De toute manière, je n'ai pas l'intention d'écrire au sujet de l'art (ou pas), c'est juste une introduction. Simplement, vous allez voir, ce n'est pas pour le plaisir d'avoir un lecteur Youtube intégré à mon billet que j'ai choisi de vous proposer ce clip. Parce qu'il m'arrive de ne pas chanter pour ne rien dire, tout autant que cette jeune chanteuse.

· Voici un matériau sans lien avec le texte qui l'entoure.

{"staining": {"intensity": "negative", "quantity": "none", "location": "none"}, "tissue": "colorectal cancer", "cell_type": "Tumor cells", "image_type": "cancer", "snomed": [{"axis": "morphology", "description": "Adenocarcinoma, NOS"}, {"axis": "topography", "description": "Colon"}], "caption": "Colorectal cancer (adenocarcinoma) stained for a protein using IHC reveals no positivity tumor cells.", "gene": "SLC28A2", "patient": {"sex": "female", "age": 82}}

Car figurez-vous que oui, je crois que cette petite jeune fille de 15 ans a quelque chose à dire, au-delà des paroles pas ultra profondes et de sa jolie petite voix d'encore très jeune artiste formatée par une grosse boîte à musique.
Analysons rapidement : une jeune fille, mignonne comme tout, bien fringuée, se baladant dans le 15e arrondissement de Paris, ce qui laisse supposer qu'elle n'est pas trop misérable. Tout pour plaire, tout pour être heureuse, non ? Sauf que non. Ses paroles et son visage témoignent que non. Et pourquoi ? Parce qu'elle ne croit plus en l'amour (je résume, hein, mais je ne crois pas être loin de ce qu'elle exprime : "Est ce que toi aussi / Tu croyais que l'amour / Ça durait toute la vie / Que c'était pour toujours", ce n'est pas moi qui l'invente. Et ce n'est qu'un extrait, relisez donc, ne serait-ce que le refrain !).
Forcément, tu l'as vue, comme moi (enfin, tu l'aurais vue, si le clip que j'avais proposé à l'époque où j'ai écrit cet article n'avait pas disparu mystérieusement d'Internet... je l'ai remplacé, mais la phrase qui suit n'a plus grand sens avec le clip actuel), en 3:42, passer dans les bras (et dans le lit ; même en rêve, c'est significatif, non ?) de trois types qu'on voit quelque instants après avec une autre fille. L'amour, elle peut ne plus y croire, puisqu'elle a été déçue trois fois (et que, d'ailleurs, elle a peut-être elle-même déçu trois fois)...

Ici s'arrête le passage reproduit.